Claro que no me faltan distracciones. Semejante al carnero que va a embestir,
corro por las galerías de piedra hasta rodar al suelo, mareado. Me agazapo a la
sombra de un aljibe o a la vuelta de un corredor y juego a que me buscan. Hay
azoteas desde las que me dejo caer, hasta ensangrentarme. A cualquier hora
puedo jugar a estar dormido, con los ojos cerrados y la respiración poderosa. (A
veces me duermo realmente, a veces ha cambiado el color del día cuando he
abierto los ojos.) Pero de tantos juegos, el que prefiero es el de otro Asterión. Finjo
que viene a visitarme y que yo le muestro la casa.

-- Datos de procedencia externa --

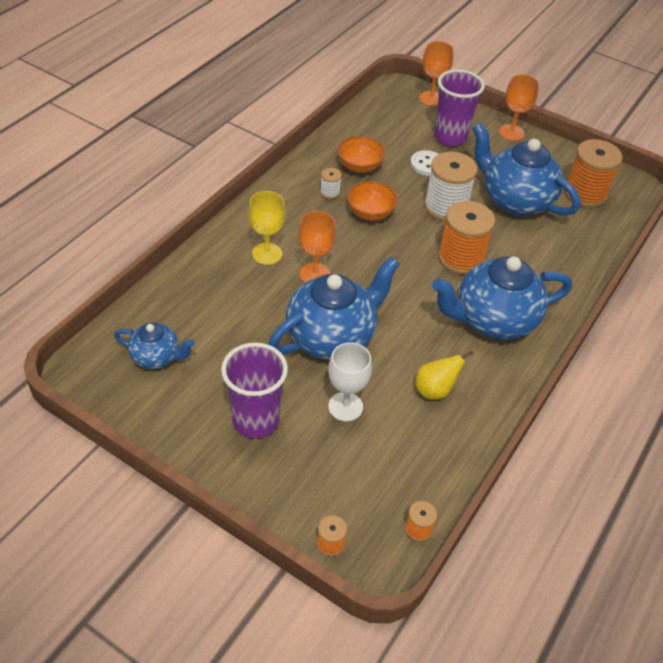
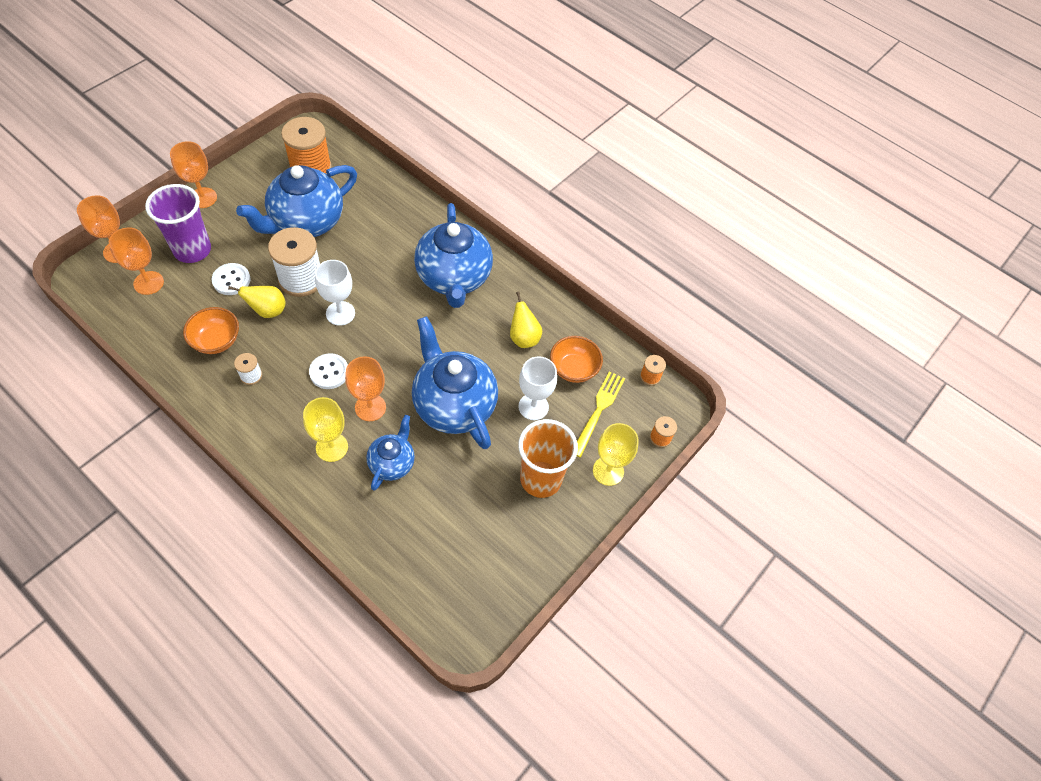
camera: 85 degrees left, 10 degrees up
blue teapot [114,323,195,369] -> blue teapot moved to [366,415,415,491]
purple cup [221,343,288,438] -> orange cup [518,419,578,498]
orange bowl [347,181,398,221] -> orange bowl moved to [550,336,603,383]
orange spool [438,201,495,274] -> none
none -> orange goblet [109,228,164,295]
none -> yellow pear [228,286,286,318]
none -> white button [309,353,348,389]
none -> white goblet [315,260,355,326]
none -> yellow fork [577,371,625,458]
none -> yellow goblet [593,423,639,486]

Con grandes reverencias ledigo:
«Ahora volvemos a la encrucijada anterior» o «Ahora desembocamos en otro
patio» o «Bien decía yo que te gustaría la canaleta» o «Ahora verás una cisterna
que se llenó de arena» o «Ya verás cómo el sótano se bifurca». A veces me
equivoco y nos reímos buenamente los dos.
No sólo he imaginado esos juegos; también he meditado sobre la casa. Todas las
partes de la casa están muchas veces, cualquier lugar es otro lugar.
No hay un aljibe, un patio, un abrevadero, un pesebre; son catorce [son infinitos]
los pesebres, abrevaderos, patios, aljibes. La casa es del tamaño del mundo;
mejor dicho, es el mundo. Sin embargo, a fuerza de fatigar patios con un aljibe y
polvorientas galerías de piedra gris he alcanzado la calle y he visto el templo de
las Hachas y el mar. Eso no lo entendí hasta que una visión de la noche me reveló
que también son catorce [son infinitos] los mares y los templos. Todo está muchas
veces, catorce veces, pero dos cosas hay en el mundo que parecen estar una sola
vez: arriba, el intrincado sol; abajo, Asterión. Quizá yo he creado las estrellas y el
sol y la enorme casa, pero ya no me acuerdo.
Cada nueve años entran a la casa nueve hombres para que yo los libere de todo
mal. Oigo sus pasos o su voz en el fondo de las galerías de piedra y corro
alegremente a buscarlos. La ceremonia dura pocos minutos. Uno tras otro caen
sin que yo me ensangrente las manos. Donde cayeron quedan, y los cadáveres
ayudan a distinguir una galería de las otras. Ignoro quiénes son, pero sé que uno
de ellos profetizó, en la hora de su muerte, que alguna vez llegaría mi redentor.
Desde entonces no me duele la soledad, porque sé que vive mi redentor y al fin se
levantará sobre el polvo. Si mi oído alcanzara todos los rumores del mundo, yo
percibiría sus pasos. Ojalá me lleve a un lugar con menos galerías y menos
puertas. ¿Cómo será mi redentor?, me pregunto. ¿Será un toro o un hombre?
¿Será tal vez un toro con cara de hombre? ¿O será como yo?
El sol de la mañana reverberó en la espada de bronce. Ya no quedaba ni un
vestigio de sangre.
¿Lo creerás, Ariadna? dijo Teseo. El Minotauro apenas se defendió.